The problem goes away if I don't push the leading 24 bytes on using write_all
. Meaning, if I don't push them on, great! If I call push(0u8);
24 times, also great! Something about the existence of the preceding write_all
seems to tank the perf of the second write_all
(the big one). If I push 32 bytes (i.e. use a &[0u8; 32]
) the problem goes away as well (quadword alignment?).
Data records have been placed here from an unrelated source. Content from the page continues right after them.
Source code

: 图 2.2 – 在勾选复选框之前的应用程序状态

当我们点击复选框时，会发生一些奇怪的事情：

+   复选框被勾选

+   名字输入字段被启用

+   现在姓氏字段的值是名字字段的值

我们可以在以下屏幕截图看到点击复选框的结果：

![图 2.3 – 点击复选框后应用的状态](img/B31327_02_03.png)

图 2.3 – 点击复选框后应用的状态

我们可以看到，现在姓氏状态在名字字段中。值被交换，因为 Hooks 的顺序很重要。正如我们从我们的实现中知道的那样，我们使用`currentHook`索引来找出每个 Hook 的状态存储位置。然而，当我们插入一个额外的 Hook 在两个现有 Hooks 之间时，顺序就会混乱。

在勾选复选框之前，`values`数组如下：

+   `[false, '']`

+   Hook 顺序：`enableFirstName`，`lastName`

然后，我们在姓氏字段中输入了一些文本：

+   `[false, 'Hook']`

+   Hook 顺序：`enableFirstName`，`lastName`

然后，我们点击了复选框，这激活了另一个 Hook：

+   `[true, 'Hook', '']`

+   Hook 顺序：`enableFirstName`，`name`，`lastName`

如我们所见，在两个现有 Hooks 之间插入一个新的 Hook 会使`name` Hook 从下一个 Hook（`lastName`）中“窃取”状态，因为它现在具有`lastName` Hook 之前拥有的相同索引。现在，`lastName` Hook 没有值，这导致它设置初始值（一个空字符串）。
But there never seems to be a problem with the manually inlined code; it always goes nice and fast.
extern crate time;
use std::io::Write;
fn main() {
let dataz = vec![0u8; 1 << 20];
let mut bytes = Vec::new();
let rounds = 1_000;
let start = time::precise_time_ns();
for _ in 0..rounds {
bytes.clear();
// these two: "average time: 81135"
// bytes.write_all(&[0u8; 24]).unwrap();
// bytes.write_all(&dataz[..]).unwrap();
// this one: "average time: 530736"
test(&dataz, &mut bytes)
}
println!("average time: {:?}", (time::precise_time_ns() - start) / rounds);
}
#[inline(always)]
fn test(typed: &Vec<u8>, bytes: &mut Vec<u8>) {
// comment first line out to go fast!
// weirdly, to me: if you replace the first line with 24x `bytes.push(0u8)` you get good performance.
bytes.write_all(&[0u8; 24]).unwrap();
bytes.write_all(&typed[..]).unwrap();
}
Edit: stable, beta, and nightly.